The situation was different for diphtheria (Fig. 2b). In both age groups, about half of the cohort did not have protective Ab concentrations before vaccination in 2010. Most participants from both age groups had protective Ab concentrations 4 weeks after vaccination, but a small number of persons (<10 %) from each age group remained unprotected. After 5 years, the percentage of unprotected persons had dropped in both age groups, with 54 % of the elderly group and 24 % of the young group being unprotected, which was a significant difference (Fig. 2b).

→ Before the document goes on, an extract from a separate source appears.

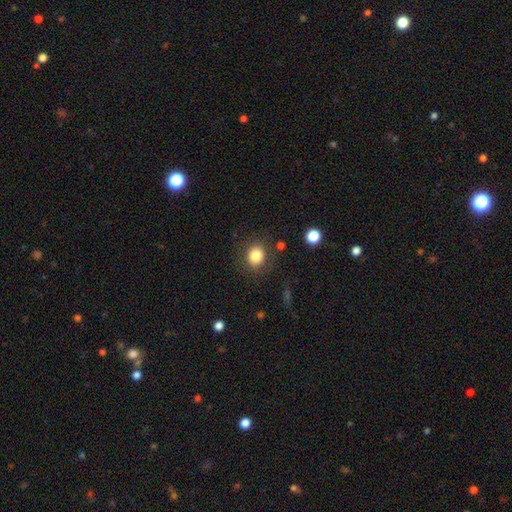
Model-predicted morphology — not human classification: Smooth or featured? Predicted: smooth (p=0.83). How rounded? Predicted: round (p=0.71). Merging? Predicted: none (p=0.85).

In view of the fact that Ab concentrations against diphtheria were quite low in some persons, we analyzed the functionality of diphtheria-specific Abs in young and older adults. We therefore measured the neutralizing capacity of diphtheria-specific Abs from 27 elderly and 17 young adults at three time points: immediately before and 28 days after vaccination (2010) and 5 years later (2015). The neutralizing capacity and diphtheria-specific Ab concentrations measured by ELISA were highly correlated (p <0.0001, r_s >0.821 in both age groups at all time points, Fig. 3).

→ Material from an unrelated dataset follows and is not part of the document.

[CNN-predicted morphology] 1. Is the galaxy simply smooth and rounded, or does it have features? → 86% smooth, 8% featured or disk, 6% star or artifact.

Recent vaccination history was synchronized for the older cohort, as they had received tetanus and diphtheria vaccinations in the context of our studies in 2005 and 2010 [11, 12]. In contrast, the time since the last vaccination before the recruitment in 2010 varied considerably within the young group. Correlations between pre- and post-vaccination Ab concentrations in 2010 and the time since the last vaccination were therefore only analyzed in the young group (Fig. 4). For tetanus there was no correlation between Ab concentrations and the time point of the last vaccination (Fig. 4a). In contrast, for diphtheria, there was a significant correlation between Ab concentrations and the time since the last vaccination (Fig. 4b). This correlation was most pronounced for the Ab concentrations 28 days after vaccination, indicating that regular booster vaccinations against diphtheria are important not only for the maintenance of Ab levels, but also for the success of booster vaccinations.

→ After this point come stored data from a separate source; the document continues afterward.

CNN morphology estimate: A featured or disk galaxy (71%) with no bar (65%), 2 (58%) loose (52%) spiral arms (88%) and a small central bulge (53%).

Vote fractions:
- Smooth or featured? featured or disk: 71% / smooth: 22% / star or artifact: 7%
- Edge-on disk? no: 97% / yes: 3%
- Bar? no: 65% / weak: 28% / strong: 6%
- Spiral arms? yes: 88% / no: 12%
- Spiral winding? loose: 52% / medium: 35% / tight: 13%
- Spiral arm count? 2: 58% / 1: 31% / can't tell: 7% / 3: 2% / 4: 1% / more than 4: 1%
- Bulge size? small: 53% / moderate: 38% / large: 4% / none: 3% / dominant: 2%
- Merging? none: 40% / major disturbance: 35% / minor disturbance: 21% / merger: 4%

In a previously published study on elderly adults [12] we found a weak correlation between IL-5-producing T cells measured by Elispot and diphtheria-specific Abs. In the present study, a detailed analysis of cytokine production by CD4⁺ memory cells was performed at the 2015 time point using flow cytometry. The production of 9 cytokines (IFN-γ, TNF-α, IL-2, IL-4, IL-10, IL-17, IL-21, TGF-β, GM-CSF) following in vitro stimulation of PBMCs with tetanus (Fig. 5a and c) and diphtheria (Fig. 5b and d) toxoid was analyzed, and was found to be similar in young (Fig. 5a and b) and elderly (Fig. 5c and d) adults. The production of more than one cytokine was detected in CD4⁺ memory cells of all donors. Tetanus-specific T cells of young and old donors produced 5.8 ± 1.2 (mean ± SD) and 5.4 ± 1.8 cytokines, respectively (n.s.; Wilcoxon rank-sum test). 4.2 ± 1.0 and 4.0 ± 1.4 cytokines were detected after stimulation with diphtheria toxoid in T cells of young and old donors, respectively (n.s.; Wilcoxon rank-sum test). The frequency of all antigen-specific cytokine-producing T cells was similar in both age groups for tetanus and diphtheria (n.s.; Wilcoxon rank-sum test). Correlations between Ab concentrations and cytokine production were also performed (Table 1). There was no correlation between tetanus Ab concentrations and cytokine production by tetanus-specific CD4⁺ memory T cells, whereas a weak correlation was found between diphtheria-specific Abs and diphtheria-specific IL-2-, IL-21- and GM-CSF-producing CD4⁺ memory T cells. All these correlations were performed with pooled data from both age groups (n = 44) due to the low sample sizes in each group. Results were similar when both age groups were analyzed separately, but did not reach statistical significance.